I am experiencing the same issue. No matter how many data loading workers I select, there’s always a delay after their batches have been processed.

have the same issue too.
using tfrecord or mxnet’s rec file to load data doesn’t have this issue.

Same situation.
I moved from tensorflow’s Dataset API that works like a charm.

But dataloader loads batch and waits for model optimization (but it shouldn’t wait!)

4 Likes

I’ve spent some time working on this problem over a variety of projects. I’ve cut and pasted some past thoughts, bullets, etc from previous discussions. My background involves architecting systems that move large volumes of data from network cards to storage and then back again on request, with processing between the steps. A very similar set of concerns.

The two main constraints that usually dominate your PyTorch training performance and ability to saturate the shiny GPUs are your total CPU IPS (instructions per second) and your storage IOPS (I/O per second).

You want the CPUs to be performing preprocessing, decompression, and copying – to get the data to the GPU. You don’t want them to be idling or busy-waiting for thread/process synchronization primitives, IO, etc. The easiest way to improve CPU utilization with the PyTorch is to use the worker process support built into Dataloader. The preprocessing that you do in using those workers should use as much native code and as little Python as possible. Use Numpy, PyTorch, OpenCV and other libraries with efficient vectorized routines that are written in C/C++. Looping through your data byte by byte in Python will kill your performance, massacre the memory allocator, etc.

With most common use cases, the preprocessing is done well enough to not be an issue. Things tend to fall apart dramatically hitting the IOPS limit of your storage. Most simple PyTorch datasets tend to use media stored in individual files.

  • Modern filesystems are good, but when you have thousands of small files and you’re trying to move GB/s of data, reading each file individually can saturate your IOPS long before you can ever maximize GPU or CPU utilization.
  • Just opening a file by name with PIL can be an alarming number of disk seeks (profile it)
  • Quick fix: buy an NVME SSD drive, or two.
  • SATA SSD is not necessarily going to cut it, you can saturate them with small to medium image files + default loader/dataset setups feeding multiple GPUs.
  • Magnetic drives are going to fall on their face
  • If you are stuck with certain drives or max out the best, the next move requires more advanced caching, prefetching, on-disk format – move to an index/manifest + record based bulk data (like tfrecord or RecordIO) or an efficient memory-mapped/paged in-process DB
  • I’ve leveraged LMDB successfully with PyTorch and a custom simplification of the Python LMDB module. My branch here (https://github.com/rwightman/py-lmdb/tree/rw). I didn’t document or explain what I did there or why, ask if curious.
  • Beyond an optimal number (experiment!), throwing more worker processes at the IOPS barrier WILL NOT HELP, it’ll make it worse. You’ll have more processes trying to read files at the same time, and you’ll be increasing the shared memory consumption by significant amounts for additional queuing, thus increasing the paging load on the system and possibly taking you into thrashing territory that the system may never recover from
  • Once you have saturated the IOPS of your storage or taxed the memory subsystem and entered into a thrashing situation, it won’t look like you’re doing a whole lot. There will be a lot of threads/processes (including kernel ones) basically not doing much besides waiting for IO, page faults, etc. Behaviour will usually be sporadic and bursty once you cross the line of what can be sustained by your system, much like network link utilization without flow control (queuing theory).

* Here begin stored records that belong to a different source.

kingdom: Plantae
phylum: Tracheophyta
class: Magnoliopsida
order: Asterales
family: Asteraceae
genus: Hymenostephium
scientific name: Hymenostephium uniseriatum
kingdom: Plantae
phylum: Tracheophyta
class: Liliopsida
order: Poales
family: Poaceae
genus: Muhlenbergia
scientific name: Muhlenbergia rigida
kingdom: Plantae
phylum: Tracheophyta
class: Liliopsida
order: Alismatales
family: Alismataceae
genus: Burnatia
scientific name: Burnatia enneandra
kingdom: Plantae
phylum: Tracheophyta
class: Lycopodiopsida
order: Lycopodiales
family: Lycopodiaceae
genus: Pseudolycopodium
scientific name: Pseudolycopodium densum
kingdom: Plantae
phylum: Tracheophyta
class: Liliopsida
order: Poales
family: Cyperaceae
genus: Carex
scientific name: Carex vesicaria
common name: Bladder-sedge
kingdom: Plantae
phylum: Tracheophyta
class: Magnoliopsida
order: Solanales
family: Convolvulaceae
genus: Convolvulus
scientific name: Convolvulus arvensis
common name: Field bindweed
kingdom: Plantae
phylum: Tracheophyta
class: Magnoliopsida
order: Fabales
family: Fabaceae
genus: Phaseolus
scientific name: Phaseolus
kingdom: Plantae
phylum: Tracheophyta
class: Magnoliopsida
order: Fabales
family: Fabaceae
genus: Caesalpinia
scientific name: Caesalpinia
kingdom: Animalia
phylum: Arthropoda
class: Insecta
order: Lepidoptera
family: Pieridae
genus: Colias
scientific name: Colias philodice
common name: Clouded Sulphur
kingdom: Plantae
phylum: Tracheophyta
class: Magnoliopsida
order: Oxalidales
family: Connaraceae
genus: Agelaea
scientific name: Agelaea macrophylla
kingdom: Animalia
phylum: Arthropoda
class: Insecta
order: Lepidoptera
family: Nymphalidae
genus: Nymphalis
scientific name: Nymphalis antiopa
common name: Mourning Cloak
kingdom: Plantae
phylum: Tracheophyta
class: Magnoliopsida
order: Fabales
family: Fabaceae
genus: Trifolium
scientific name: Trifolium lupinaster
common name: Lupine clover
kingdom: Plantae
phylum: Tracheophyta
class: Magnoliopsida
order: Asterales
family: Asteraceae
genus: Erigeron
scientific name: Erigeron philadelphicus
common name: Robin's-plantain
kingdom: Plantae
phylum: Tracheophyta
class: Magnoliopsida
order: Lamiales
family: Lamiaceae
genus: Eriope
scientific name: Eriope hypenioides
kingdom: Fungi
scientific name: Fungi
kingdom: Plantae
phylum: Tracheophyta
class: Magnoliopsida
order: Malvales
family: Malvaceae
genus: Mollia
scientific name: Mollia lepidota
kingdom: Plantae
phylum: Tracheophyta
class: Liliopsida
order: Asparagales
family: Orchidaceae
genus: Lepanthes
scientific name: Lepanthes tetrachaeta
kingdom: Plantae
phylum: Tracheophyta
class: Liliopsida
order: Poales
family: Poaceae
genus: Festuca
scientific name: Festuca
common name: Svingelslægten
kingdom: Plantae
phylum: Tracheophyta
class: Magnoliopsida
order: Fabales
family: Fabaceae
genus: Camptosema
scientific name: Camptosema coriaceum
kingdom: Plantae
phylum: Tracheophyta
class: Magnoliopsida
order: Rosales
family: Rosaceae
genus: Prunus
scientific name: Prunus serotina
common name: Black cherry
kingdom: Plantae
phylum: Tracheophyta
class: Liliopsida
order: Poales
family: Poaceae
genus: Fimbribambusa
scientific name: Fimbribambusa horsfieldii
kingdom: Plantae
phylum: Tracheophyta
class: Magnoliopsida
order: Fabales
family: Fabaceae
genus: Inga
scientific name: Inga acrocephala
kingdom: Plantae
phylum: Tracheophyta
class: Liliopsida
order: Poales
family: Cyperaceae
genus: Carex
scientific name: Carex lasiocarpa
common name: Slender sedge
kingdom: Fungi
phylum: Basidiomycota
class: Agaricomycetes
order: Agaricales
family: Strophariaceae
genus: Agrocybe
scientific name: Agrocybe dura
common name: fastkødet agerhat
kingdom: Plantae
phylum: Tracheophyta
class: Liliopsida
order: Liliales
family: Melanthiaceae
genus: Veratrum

Other pointers for a fast training setup with minimal work over the defaults:

  • Employ some of the optimizations in NVIDIA’s examples (https://github.com/NVIDIA/apex/tree/master/examples/imagenet). NVIDIA’s fast_collate and prefetch loader w/ GPU normalization step do help a bit.
  • I’ve seen big gains over torch.DataParallel using apex.DistributedDataParallel. Moving from ‘one main process + worker process + multiple-GPU with DataParallel’ to 'one process-per GPU with apex (and presumably torch)
  • DistributedDataParallel has always improved performance for me. Remember to (down)scale your worker processes per training process accordingly. Higher GPU utilization and less waiting for synchronization usually results, the variance in batch times will reduce with the average time moving closer to the peak.
  • Use SIMD fork of Pillow with default PyTorch transforms, or write your own OpenCV image processing and loading routines
  • Don’t leave the dataloader pin_memory=‘True’ on by default in your code. There was a reason why PyTorch authors left it as False. I’ve run into many situations where True definitely does cause extremely negative paging/memory subsystem impact . Try both.

An observation on the tfrecord/recordio chunking. For IO, even flash based, randomness is bad, sequential chunks are good. Hugely so when you have to move physical disk heads. The random/shuffled nature of training is thus worst case. When you see gains using record/chunked data, it’s largely due to the fact that you read data in sequential chunks. This comes with a penalty. You’ve constrained how random your training samples can be from epoch to epoch. With tfrecord, you usually shuffle once when you build the the tfrecord chunks. When training, you can only shuffle again within some number of queued record files (constrained by memory), not across the whole dataset. In many situations, this isn’t likely to cause problems, but you do have to be aware for each use case, tune your record size to balance performance with how many samples you’d like to shuffle at a time.

146 Likes

Thanks for this beautiful explanation and digging into some bottlenecks!
It’s surely a great read for a lot of users here! :wink:

9 Likes